Talepte bulunan taraf veya taraflar, talep ile birlikte, talebin sunulduğu tarihte yürürlükte olan başvuru ücretini öderler. Talep tüm taraflarca birlikte sunulmadıysa, talepte bulunan taraf veya taraflar, talebin bir örneğini eş zamanlı olarak diğer tüm taraflara gönderir. Merkez, talebin ve başvuru ücretinin alındığını taraflara yazılı olarak bildirir.
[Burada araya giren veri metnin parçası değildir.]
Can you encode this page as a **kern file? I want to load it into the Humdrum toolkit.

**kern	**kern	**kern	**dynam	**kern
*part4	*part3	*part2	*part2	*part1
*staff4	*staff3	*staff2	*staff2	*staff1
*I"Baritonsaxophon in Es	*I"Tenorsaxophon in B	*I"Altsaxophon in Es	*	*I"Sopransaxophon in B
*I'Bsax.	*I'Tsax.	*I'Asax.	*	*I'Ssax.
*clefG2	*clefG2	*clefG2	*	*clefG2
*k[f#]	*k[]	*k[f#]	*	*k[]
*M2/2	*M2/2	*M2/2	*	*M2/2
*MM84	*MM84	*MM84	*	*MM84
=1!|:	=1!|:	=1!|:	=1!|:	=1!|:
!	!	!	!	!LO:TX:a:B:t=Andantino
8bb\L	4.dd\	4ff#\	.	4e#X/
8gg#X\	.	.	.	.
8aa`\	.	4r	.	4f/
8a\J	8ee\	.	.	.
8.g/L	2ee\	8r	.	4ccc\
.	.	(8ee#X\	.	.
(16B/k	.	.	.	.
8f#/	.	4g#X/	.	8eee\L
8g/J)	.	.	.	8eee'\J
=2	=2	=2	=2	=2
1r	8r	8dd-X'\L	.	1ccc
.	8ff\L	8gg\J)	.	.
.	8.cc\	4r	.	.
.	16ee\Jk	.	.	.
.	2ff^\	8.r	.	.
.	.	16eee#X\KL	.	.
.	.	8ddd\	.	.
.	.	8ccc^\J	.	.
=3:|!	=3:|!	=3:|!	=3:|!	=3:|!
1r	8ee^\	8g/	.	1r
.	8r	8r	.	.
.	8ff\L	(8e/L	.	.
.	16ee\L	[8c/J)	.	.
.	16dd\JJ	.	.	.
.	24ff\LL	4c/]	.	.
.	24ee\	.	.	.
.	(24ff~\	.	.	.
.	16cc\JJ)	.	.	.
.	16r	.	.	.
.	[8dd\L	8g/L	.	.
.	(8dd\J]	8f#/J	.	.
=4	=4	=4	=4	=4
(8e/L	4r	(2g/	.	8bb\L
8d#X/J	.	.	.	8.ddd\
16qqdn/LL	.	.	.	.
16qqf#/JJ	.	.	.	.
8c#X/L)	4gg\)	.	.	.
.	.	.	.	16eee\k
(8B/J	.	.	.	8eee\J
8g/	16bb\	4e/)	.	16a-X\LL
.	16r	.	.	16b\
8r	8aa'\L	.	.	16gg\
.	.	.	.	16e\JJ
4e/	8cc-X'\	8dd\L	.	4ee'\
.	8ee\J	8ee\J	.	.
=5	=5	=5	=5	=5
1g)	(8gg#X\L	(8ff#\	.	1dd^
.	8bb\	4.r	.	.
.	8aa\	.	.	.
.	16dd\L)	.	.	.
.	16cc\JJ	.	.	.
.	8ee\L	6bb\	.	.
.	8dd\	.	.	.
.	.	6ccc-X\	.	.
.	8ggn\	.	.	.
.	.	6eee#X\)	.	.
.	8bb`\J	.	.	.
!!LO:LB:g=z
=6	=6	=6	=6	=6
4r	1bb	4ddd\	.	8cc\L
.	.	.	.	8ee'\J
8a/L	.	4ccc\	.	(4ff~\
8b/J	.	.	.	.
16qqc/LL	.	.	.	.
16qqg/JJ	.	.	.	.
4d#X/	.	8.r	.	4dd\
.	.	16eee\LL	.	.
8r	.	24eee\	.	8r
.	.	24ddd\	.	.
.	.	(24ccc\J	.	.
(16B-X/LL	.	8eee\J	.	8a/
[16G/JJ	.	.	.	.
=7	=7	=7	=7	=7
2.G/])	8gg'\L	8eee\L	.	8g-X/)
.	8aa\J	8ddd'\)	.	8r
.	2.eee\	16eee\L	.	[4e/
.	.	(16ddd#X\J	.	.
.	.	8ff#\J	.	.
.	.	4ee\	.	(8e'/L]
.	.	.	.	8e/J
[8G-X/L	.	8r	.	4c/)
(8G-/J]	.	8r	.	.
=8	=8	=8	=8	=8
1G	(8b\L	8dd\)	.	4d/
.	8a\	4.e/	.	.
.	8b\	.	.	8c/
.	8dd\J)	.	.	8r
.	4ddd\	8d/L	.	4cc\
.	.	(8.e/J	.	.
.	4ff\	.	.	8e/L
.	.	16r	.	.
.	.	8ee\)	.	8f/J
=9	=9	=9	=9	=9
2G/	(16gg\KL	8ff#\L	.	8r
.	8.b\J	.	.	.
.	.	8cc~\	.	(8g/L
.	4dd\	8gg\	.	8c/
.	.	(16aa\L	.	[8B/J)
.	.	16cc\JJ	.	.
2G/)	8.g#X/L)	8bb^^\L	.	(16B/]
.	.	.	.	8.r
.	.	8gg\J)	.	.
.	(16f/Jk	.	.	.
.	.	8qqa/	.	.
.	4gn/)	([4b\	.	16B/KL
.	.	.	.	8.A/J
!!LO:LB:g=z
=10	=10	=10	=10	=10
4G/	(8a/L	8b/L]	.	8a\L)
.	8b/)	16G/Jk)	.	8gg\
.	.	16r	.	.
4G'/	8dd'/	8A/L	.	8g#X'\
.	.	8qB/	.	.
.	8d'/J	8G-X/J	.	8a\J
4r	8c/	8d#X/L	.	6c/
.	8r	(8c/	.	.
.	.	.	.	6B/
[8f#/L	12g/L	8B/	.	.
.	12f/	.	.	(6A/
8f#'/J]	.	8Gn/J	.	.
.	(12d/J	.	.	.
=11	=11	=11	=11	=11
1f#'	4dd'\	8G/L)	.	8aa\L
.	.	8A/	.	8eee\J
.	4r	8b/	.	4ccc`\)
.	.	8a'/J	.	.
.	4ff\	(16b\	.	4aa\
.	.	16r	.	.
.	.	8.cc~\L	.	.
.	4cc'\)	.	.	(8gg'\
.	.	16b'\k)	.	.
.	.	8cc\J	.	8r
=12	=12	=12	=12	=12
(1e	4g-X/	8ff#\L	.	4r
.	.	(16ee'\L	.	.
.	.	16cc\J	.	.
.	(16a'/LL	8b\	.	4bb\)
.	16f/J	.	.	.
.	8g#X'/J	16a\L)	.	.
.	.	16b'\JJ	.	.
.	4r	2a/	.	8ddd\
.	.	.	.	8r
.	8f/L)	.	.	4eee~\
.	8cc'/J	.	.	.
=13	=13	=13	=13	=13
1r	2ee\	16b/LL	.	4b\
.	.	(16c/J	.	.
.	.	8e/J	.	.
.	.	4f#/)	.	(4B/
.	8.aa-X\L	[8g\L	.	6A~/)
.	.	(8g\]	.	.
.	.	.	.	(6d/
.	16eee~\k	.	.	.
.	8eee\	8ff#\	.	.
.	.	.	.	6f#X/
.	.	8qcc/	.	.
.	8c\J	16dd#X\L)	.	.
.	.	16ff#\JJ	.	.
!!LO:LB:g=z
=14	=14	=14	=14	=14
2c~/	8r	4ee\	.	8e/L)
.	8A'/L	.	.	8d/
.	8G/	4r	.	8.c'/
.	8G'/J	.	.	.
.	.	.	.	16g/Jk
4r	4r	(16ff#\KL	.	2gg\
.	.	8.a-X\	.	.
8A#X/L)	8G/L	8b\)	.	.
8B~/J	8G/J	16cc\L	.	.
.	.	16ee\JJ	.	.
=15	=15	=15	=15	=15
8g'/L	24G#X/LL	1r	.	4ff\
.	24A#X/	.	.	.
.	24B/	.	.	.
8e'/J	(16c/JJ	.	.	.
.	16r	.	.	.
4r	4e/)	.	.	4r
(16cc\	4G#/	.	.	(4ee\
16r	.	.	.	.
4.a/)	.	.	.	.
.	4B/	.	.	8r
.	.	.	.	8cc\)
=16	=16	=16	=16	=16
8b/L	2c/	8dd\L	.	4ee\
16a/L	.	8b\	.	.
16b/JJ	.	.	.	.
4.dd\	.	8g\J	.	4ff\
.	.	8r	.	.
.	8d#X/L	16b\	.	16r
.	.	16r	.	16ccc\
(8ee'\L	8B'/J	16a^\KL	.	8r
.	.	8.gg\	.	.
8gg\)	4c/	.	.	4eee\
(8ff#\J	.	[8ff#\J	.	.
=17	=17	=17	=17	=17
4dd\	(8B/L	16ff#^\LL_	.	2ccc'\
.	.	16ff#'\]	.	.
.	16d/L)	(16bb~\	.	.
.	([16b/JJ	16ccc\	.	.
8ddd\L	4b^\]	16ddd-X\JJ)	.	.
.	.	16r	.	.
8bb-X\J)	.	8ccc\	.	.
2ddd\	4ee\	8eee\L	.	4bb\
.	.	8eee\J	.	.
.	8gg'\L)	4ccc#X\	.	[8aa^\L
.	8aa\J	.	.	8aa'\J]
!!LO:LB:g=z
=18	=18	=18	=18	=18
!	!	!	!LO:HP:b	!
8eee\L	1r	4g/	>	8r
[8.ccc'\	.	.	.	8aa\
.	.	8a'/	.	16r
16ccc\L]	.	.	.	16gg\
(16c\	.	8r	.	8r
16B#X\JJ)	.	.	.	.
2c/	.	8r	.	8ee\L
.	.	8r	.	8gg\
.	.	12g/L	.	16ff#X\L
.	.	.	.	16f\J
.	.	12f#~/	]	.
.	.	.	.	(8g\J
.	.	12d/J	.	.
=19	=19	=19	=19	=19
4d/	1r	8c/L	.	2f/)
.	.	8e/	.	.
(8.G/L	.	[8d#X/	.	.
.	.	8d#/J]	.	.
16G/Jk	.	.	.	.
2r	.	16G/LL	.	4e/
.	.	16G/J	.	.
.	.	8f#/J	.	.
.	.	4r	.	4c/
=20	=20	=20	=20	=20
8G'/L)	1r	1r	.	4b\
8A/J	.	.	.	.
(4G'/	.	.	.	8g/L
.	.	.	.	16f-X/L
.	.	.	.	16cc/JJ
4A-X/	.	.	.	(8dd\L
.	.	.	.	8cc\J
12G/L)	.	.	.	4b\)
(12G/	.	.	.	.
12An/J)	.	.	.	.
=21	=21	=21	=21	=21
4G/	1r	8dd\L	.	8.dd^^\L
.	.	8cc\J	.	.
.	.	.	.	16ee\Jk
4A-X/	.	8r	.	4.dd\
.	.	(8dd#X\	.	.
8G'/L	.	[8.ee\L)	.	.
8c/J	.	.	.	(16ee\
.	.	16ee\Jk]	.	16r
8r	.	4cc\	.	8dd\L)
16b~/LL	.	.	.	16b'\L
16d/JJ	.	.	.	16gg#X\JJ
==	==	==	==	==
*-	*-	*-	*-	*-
Taraflar arasında, aralarındaki uyuşmazlıklar için Kurallar’a başvurulması yönünde bir anlaşma bulunmaması halinde, uyuşmazlık için Kurallar’a başvurulmasını diğer tarafa teklif etmek isteyen taraf, yukarıda belirtilen ilgili bilgileri içeren bir yazılı talebi Merkez’e göndererek teklifte bulunabilir. Böyle bir talebin alınması üzerine, Merkez diğer tüm tarafları bu teklif konusunda bilgilendirir ve tarafların bu teklifi değerlendirmelerine yardımcı olur. Talep ile birlikte, talepte bulunan taraf veya taraflarca, talebin sunulduğu tarihte yürürlükte olan başvuru ücreti ödenir.

Talebin Merkez tarafından teslim alınmasından itibaren 15 gün içerisinde veya Merkez tarafından belirlenebilecek makul bir ilave süre içerisinde, tarafların uyuşmazlık için Kurallar’a başvurulması yönünde bir anlaşmaya varmamaları halinde, arabuluculuk süreci başlamaz.

Sürecin başlangıç tarihi

Kurallara başvurulmasına ilişkin bir anlaşma bulunması halinde, talebin Merkez tarafından teslim alındığı tarih, her açıdan, sürecin başlangıç tarihi olarak kabul edilir. Taraflar uyuşmazlığın Kurallara göre çözümlenmesi için belirli bir zaman sınırının talebin sunulmasından itibaren işlemeye başlayacağına karar vermişlerse, yalnızca zaman sınırının başlangıç noktasını belirleme amacıyla, söz konusu başvuru, talep veya başvuru ücretinin, hangisi daha geç ise, alındığının Merkez tarafından bildirildiği tarihte yapılmış sayılır.

Taraflar arasında, aralarındaki uyuşmazlıklar için Kurallar’a başvurulması yönünde bir anlaşma bulunmaması durumunda; tarafların uyuşmazlık için Kurallar’a başvurulması yönünde anlaşmaya varması halinde, arabuluculuk süreci, taraflar arasında böyle bir anlaşmaya varıldığına ilişkin olarak Merkez tarafından taraflara yazılı teyidin gönderildiği tarihte başlar.

Arabuluculuk Yeri ve Dili

Taraflar arasında bir anlaşma bulunmaması halinde, Merkez Arabulucu ile tarafların görüşmelerini sağlayacak herhangi bir fiziki toplantının yerini belirleyebilir veya arabulucunun onaylanmasından veya atanmasından sonra, arabulucuyu bu belirlemeyi yapmak üzere davet edebilir.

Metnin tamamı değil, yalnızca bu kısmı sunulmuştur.